Here’s a piece talking about both the importance and practice of building community at a hackerspace or makerspace. From MAKE:
Occasionally, I’ll visit a frustrated makerspace. “We have a space. We have tools. Where are the members?” They describe how they’ve put energy into the physical aspects of the space and say nothing about the community building aspects. To this I typically reply that a makerspace without a community is a soulless place. Without a soul there’s little passion and therefore little stickiness for prospective members. It’s not easy to create community but it’s an important theme to develop. One way to do this is to tap into existing community. Below are some techniques we’ve used at Nova Labs.
Most cities have interest groups of many types. As a simple test, go to Meetup.com and do a search for what exists in your community. You may find several groups with maker instincts: woodworking, robotics, PHP coding, etc.

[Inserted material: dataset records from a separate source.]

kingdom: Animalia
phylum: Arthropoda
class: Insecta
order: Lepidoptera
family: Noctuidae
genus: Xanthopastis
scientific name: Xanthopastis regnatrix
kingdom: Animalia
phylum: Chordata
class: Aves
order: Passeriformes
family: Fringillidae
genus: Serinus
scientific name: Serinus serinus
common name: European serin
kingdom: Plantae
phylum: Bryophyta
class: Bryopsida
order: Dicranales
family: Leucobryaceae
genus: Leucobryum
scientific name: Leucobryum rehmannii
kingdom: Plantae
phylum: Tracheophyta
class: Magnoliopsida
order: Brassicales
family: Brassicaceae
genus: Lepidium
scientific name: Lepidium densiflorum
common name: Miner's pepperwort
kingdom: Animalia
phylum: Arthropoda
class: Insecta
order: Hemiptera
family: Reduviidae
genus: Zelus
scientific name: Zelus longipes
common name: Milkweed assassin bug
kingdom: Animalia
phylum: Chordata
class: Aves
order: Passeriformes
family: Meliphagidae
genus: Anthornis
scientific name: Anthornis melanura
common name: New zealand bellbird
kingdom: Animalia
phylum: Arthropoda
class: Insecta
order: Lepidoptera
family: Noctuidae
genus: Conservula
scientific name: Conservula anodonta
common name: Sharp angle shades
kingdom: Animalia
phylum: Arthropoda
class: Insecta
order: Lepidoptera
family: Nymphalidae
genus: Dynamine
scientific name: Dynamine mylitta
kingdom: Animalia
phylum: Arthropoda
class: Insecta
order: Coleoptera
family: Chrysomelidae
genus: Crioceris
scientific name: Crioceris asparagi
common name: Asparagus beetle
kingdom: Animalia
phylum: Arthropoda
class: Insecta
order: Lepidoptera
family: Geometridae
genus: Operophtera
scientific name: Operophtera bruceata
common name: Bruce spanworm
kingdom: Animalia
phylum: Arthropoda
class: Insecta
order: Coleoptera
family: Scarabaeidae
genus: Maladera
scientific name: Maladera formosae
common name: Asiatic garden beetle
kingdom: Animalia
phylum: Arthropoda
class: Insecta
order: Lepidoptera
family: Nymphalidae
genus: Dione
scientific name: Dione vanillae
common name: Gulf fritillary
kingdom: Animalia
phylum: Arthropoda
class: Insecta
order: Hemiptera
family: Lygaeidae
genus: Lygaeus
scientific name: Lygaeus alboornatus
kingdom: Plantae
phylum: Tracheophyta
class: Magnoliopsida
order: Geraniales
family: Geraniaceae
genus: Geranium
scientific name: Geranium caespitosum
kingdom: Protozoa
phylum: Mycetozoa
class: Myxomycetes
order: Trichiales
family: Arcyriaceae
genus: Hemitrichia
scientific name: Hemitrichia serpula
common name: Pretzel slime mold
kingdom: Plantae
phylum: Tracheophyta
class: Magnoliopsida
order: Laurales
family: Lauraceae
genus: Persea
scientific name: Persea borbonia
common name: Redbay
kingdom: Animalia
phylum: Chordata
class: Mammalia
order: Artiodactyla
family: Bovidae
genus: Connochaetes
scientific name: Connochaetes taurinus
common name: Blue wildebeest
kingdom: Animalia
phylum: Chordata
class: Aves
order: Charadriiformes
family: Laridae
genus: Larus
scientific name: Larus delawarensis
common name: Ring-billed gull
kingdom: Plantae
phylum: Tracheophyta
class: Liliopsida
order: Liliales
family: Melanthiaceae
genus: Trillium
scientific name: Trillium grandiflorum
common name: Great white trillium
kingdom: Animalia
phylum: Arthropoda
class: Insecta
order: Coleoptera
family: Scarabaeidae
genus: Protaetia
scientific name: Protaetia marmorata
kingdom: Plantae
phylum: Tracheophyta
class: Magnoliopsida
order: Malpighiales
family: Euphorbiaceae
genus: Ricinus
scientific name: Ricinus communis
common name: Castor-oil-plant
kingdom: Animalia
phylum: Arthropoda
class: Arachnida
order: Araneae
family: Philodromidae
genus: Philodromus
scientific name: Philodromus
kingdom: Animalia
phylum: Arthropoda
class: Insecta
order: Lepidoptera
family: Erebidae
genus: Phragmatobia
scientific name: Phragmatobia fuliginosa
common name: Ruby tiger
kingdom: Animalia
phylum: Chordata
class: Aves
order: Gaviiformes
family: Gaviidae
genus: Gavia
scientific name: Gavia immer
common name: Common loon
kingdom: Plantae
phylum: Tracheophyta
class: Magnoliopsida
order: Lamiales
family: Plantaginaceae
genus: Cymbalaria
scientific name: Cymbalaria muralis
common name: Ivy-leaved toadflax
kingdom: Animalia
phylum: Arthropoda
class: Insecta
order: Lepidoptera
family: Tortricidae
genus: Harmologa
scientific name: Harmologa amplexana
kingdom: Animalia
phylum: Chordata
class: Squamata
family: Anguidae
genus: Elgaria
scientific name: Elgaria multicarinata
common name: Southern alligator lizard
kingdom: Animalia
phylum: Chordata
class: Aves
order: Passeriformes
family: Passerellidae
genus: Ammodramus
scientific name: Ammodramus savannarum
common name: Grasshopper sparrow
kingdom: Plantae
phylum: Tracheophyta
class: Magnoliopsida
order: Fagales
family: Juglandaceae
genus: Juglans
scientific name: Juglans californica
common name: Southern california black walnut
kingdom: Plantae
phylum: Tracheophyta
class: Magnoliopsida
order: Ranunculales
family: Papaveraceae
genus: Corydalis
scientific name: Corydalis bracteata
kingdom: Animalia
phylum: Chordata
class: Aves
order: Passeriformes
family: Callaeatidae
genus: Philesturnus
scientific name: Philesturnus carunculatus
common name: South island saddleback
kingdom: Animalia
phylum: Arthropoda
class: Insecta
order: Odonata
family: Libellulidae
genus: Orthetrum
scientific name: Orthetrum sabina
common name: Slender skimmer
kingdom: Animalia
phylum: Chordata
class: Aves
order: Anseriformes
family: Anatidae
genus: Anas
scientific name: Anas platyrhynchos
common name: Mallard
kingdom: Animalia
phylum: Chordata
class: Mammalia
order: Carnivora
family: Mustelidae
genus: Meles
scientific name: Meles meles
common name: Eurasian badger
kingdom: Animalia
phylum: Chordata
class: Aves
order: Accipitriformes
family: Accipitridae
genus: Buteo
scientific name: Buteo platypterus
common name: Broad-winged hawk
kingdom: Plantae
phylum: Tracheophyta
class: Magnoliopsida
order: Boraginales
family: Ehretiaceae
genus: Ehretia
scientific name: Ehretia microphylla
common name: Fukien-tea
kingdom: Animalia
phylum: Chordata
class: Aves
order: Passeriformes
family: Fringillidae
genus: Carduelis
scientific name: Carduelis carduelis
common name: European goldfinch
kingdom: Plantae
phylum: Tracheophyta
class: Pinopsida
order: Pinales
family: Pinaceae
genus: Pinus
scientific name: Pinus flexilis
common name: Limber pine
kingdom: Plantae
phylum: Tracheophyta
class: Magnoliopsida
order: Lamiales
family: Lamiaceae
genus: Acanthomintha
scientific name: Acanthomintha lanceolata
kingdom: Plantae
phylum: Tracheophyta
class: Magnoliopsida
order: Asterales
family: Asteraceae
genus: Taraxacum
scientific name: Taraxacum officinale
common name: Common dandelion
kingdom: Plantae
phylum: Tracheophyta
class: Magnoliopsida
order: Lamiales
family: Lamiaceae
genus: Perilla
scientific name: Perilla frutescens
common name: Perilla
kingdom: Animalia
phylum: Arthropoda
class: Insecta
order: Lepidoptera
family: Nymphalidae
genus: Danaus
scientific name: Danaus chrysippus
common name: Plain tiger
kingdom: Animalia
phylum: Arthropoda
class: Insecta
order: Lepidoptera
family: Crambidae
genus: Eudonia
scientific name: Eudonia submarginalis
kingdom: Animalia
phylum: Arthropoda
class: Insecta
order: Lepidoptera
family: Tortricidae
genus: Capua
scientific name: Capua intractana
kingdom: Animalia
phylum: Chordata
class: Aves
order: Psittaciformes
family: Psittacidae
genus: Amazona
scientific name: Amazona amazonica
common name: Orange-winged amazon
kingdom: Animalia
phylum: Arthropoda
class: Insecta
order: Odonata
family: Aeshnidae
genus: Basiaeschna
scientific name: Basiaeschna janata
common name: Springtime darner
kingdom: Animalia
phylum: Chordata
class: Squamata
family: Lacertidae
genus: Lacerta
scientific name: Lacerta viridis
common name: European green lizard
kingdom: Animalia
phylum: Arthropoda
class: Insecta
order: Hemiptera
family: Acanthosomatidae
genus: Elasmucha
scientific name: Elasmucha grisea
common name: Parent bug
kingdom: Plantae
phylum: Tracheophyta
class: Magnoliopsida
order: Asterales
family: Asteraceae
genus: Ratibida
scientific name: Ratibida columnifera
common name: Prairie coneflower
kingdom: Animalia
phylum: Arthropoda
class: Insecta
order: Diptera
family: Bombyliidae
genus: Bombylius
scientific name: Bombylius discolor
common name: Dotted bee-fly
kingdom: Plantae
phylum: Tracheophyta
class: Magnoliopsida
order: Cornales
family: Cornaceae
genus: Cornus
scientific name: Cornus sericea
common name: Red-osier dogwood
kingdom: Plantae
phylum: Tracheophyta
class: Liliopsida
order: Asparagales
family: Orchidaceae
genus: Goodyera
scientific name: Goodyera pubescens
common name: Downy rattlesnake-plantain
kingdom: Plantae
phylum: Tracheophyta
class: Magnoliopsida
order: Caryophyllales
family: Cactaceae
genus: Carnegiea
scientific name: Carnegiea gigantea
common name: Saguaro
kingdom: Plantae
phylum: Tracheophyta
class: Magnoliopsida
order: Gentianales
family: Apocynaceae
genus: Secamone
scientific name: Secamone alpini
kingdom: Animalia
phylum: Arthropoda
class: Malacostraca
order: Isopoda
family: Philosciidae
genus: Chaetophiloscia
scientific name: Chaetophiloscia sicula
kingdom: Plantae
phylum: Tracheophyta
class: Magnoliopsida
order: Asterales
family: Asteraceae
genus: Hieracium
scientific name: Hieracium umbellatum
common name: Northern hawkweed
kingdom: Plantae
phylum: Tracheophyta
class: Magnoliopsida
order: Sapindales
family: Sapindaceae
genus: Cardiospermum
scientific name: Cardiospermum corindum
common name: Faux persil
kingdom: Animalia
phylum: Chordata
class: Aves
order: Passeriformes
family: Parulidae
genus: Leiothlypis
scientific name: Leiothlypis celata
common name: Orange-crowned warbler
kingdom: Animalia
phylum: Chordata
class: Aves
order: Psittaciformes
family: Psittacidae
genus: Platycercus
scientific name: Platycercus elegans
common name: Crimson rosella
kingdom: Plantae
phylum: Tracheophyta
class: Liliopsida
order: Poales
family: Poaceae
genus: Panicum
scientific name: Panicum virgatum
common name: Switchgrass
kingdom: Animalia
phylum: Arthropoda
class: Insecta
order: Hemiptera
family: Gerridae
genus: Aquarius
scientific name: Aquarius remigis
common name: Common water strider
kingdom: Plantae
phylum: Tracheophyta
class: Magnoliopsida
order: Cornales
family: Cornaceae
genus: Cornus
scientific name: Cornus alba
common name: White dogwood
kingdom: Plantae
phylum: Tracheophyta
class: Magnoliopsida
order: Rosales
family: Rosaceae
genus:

On Meetup.com alone, the variety in major metropolitan areas is staggering. Identify a few and get to know them. By doing only this, you can discover mutually beneficial opportunity to nurture community.
Our makerspace was actually founded with one such group at its core: Northern Virginia RepRap Group. NovaRRG is a hub of 3D printing enthusiasts and experts who meet regularly and build Prusa 3D printers. As time has gone by, we’ve reached out to the DC/MD/VA Robotics and Automation Group because our robotics enthusiasts were champing at the bit to do things. It turned out the group needed a space to meet regularly so we offered our conference room and several collaborations have resulted. We also connected with the DC Area Drone User Group because, heck, we wanted to fly drones! Leveraging Nova Labs’ space, resources, and 3D printer group build expertise we collaborated on a kit build with great success. In each case, we’ve been careful to work together for mutual benefit so both communities continue to want to work together.